[Collection entries]

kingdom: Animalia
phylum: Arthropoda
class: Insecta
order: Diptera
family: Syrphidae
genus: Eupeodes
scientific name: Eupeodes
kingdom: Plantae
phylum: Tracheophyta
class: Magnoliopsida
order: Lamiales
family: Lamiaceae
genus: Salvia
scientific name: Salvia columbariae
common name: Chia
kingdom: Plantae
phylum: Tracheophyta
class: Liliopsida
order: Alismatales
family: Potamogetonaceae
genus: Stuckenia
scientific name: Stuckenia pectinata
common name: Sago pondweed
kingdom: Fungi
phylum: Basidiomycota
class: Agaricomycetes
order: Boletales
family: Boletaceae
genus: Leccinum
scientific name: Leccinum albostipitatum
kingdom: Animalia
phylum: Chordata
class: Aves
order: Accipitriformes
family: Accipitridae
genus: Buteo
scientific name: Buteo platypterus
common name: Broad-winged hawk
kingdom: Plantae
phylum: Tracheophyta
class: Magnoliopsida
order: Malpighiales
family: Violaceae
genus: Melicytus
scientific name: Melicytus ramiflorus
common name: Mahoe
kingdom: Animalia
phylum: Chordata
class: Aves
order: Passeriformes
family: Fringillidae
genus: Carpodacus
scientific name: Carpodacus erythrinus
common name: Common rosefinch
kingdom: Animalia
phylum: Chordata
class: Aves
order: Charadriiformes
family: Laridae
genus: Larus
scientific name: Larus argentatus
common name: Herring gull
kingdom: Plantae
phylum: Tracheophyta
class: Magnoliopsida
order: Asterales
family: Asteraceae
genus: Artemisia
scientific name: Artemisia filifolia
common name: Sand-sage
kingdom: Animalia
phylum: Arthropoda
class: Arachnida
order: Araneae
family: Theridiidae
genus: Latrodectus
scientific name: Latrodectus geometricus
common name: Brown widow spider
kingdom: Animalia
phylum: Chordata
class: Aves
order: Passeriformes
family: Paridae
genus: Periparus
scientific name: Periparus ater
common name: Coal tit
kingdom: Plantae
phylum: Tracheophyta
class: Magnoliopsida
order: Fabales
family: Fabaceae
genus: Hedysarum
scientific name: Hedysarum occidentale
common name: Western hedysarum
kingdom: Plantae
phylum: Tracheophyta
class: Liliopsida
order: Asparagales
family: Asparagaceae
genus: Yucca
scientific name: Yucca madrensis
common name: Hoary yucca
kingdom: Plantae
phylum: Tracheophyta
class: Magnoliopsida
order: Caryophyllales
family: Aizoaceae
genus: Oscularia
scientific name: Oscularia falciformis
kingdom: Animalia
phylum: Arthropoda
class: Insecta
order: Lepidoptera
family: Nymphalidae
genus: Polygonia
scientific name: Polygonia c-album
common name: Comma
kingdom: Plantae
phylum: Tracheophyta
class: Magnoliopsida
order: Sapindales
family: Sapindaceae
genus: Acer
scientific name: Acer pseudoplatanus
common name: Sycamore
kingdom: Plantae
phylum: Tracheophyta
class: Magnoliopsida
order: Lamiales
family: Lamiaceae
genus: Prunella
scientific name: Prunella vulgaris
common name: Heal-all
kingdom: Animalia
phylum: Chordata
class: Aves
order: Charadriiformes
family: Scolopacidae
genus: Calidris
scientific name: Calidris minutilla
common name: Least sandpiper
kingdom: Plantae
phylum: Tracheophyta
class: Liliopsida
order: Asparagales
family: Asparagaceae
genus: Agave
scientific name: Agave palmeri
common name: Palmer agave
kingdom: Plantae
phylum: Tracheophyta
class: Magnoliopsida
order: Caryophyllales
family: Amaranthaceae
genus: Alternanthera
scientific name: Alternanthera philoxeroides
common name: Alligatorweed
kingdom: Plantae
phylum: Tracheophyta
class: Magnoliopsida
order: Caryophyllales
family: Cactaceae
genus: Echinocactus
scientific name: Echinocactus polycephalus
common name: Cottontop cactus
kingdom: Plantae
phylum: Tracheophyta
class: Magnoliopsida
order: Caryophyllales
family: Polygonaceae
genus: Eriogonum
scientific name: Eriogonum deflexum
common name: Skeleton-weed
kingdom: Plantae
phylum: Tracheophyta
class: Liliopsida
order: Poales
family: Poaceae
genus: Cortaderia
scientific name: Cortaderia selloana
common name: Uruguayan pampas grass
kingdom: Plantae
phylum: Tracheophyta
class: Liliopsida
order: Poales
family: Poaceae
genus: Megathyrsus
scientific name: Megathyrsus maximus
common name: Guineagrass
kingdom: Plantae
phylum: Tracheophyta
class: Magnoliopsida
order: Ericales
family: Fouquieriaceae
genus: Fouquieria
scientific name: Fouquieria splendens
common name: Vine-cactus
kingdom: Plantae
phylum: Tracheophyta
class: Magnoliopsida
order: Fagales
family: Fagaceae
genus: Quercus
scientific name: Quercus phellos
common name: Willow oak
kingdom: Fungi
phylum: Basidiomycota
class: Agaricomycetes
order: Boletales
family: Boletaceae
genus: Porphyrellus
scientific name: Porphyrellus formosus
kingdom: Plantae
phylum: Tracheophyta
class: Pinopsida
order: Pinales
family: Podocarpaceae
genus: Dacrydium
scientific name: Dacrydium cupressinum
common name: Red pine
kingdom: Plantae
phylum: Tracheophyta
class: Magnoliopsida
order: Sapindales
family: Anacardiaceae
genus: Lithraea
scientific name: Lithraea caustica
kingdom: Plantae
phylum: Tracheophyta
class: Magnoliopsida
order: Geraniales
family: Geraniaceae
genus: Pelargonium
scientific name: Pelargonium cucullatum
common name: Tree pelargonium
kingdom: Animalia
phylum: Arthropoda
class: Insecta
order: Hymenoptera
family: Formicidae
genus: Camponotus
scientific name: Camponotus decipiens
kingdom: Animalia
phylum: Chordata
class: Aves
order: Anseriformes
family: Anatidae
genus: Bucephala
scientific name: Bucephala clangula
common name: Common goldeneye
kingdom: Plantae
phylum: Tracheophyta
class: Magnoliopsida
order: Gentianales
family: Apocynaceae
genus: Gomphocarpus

* _Problem to solve_: Can you repeat every one of the lines above word for word?

* _Output for this exercise_:
kingdom: Animalia
phylum: Arthropoda
class: Insecta
order: Diptera
family: Syrphidae
genus: Eupeodes
scientific name: Eupeodes
kingdom: Plantae
phylum: Tracheophyta
class: Magnoliopsida
order: Lamiales
family: Lamiaceae
genus: Salvia
scientific name: Salvia columbariae
common name: Chia
kingdom: Plantae
phylum: Tracheophyta
class: Liliopsida
order: Alismatales
family: Potamogetonaceae
genus: Stuckenia
scientific name: Stuckenia pectinata
common name: Sago pondweed
kingdom: Fungi
phylum: Basidiomycota
class: Agaricomycetes
order: Boletales
family: Boletaceae
genus: Leccinum
scientific name: Leccinum albostipitatum
kingdom: Animalia
phylum: Chordata
class: Aves
order: Accipitriformes
family: Accipitridae
genus: Buteo
scientific name: Buteo platypterus
common name: Broad-winged hawk
kingdom: Plantae
phylum: Tracheophyta
class: Magnoliopsida
order: Malpighiales
family: Violaceae
genus: Melicytus
scientific name: Melicytus ramiflorus
common name: Mahoe
kingdom: Animalia
phylum: Chordata
class: Aves
order: Passeriformes
family: Fringillidae
genus: Carpodacus
scientific name: Carpodacus erythrinus
common name: Common rosefinch
kingdom: Animalia
phylum: Chordata
class: Aves
order: Charadriiformes
family: Laridae
genus: Larus
scientific name: Larus argentatus
common name: Herring gull
kingdom: Plantae
phylum: Tracheophyta
class: Magnoliopsida
order: Asterales
family: Asteraceae
genus: Artemisia
scientific name: Artemisia filifolia
common name: Sand-sage
kingdom: Animalia
phylum: Arthropoda
class: Arachnida
order: Araneae
family: Theridiidae
genus: Latrodectus
scientific name: Latrodectus geometricus
common name: Brown widow spider
kingdom: Animalia
phylum: Chordata
class: Aves
order: Passeriformes
family: Paridae
genus: Periparus
scientific name: Periparus ater
common name: Coal tit
kingdom: Plantae
phylum: Tracheophyta
class: Magnoliopsida
order: Fabales
family: Fabaceae
genus: Hedysarum
scientific name: Hedysarum occidentale
common name: Western hedysarum
kingdom: Plantae
phylum: Tracheophyta
class: Liliopsida
order: Asparagales
family: Asparagaceae
genus: Yucca
scientific name: Yucca madrensis
common name: Hoary yucca
kingdom: Plantae
phylum: Tracheophyta
class: Magnoliopsida
order: Caryophyllales
family: Aizoaceae
genus: Oscularia
scientific name: Oscularia falciformis
kingdom: Animalia
phylum: Arthropoda
class: Insecta
order: Lepidoptera
family: Nymphalidae
genus: Polygonia
scientific name: Polygonia c-album
common name: Comma
kingdom: Plantae
phylum: Tracheophyta
class: Magnoliopsida
order: Sapindales
family: Sapindaceae
genus: Acer
scientific name: Acer pseudoplatanus
common name: Sycamore
kingdom: Plantae
phylum: Tracheophyta
class: Magnoliopsida
order: Lamiales
family: Lamiaceae
genus: Prunella
scientific name: Prunella vulgaris
common name: Heal-all
kingdom: Animalia
phylum: Chordata
class: Aves
order: Charadriiformes
family: Scolopacidae
genus: Calidris
scientific name: Calidris minutilla
common name: Least sandpiper
kingdom: Plantae
phylum: Tracheophyta
class: Liliopsida
order: Asparagales
family: Asparagaceae
genus: Agave
scientific name: Agave palmeri
common name: Palmer agave
kingdom: Plantae
phylum: Tracheophyta
class: Magnoliopsida
order: Caryophyllales
family: Amaranthaceae
genus: Alternanthera
scientific name: Alternanthera philoxeroides
common name: Alligatorweed
kingdom: Plantae
phylum: Tracheophyta
class: Magnoliopsida
order: Caryophyllales
family: Cactaceae
genus: Echinocactus
scientific name: Echinocactus polycephalus
common name: Cottontop cactus
kingdom: Plantae
phylum: Tracheophyta
class: Magnoliopsida
order: Caryophyllales
family: Polygonaceae
genus: Eriogonum
scientific name: Eriogonum deflexum
common name: Skeleton-weed
kingdom: Plantae
phylum: Tracheophyta
class: Liliopsida
order: Poales
family: Poaceae
genus: Cortaderia
scientific name: Cortaderia selloana
common name: Uruguayan pampas grass
kingdom: Plantae
phylum: Tracheophyta
class: Liliopsida
order: Poales
family: Poaceae
genus: Megathyrsus
scientific name: Megathyrsus maximus
common name: Guineagrass
kingdom: Plantae
phylum: Tracheophyta
class: Magnoliopsida
order: Ericales
family: Fouquieriaceae
genus: Fouquieria
scientific name: Fouquieria splendens
common name: Vine-cactus
kingdom: Plantae
phylum: Tracheophyta
class: Magnoliopsida
order: Fagales
family: Fagaceae
genus: Quercus
scientific name: Quercus phellos
common name: Willow oak
kingdom: Fungi
phylum: Basidiomycota
class: Agaricomycetes
order: Boletales
family: Boletaceae
genus: Porphyrellus
scientific name: Porphyrellus formosus
kingdom: Plantae
phylum: Tracheophyta
class: Pinopsida
order: Pinales
family: Podocarpaceae
genus: Dacrydium
scientific name: Dacrydium cupressinum
common name: Red pine
kingdom: Plantae
phylum: Tracheophyta
class: Magnoliopsida
order: Sapindales
family: Anacardiaceae
genus: Lithraea
scientific name: Lithraea caustica
kingdom: Plantae
phylum: Tracheophyta
class: Magnoliopsida
order: Geraniales
family: Geraniaceae
genus: Pelargonium
scientific name: Pelargonium cucullatum
common name: Tree pelargonium
kingdom: Animalia
phylum: Arthropoda
class: Insecta
order: Hymenoptera
family: Formicidae
genus: Camponotus
scientific name: Camponotus decipiens
kingdom: Animalia
phylum: Chordata
class: Aves
order: Anseriformes
family: Anatidae
genus: Bucephala
scientific name: Bucephala clangula
common name: Common goldeneye
kingdom: Plantae
phylum: Tracheophyta
class: Magnoliopsida
order: Gentianales
family: Apocynaceae
genus: Gomphocarpus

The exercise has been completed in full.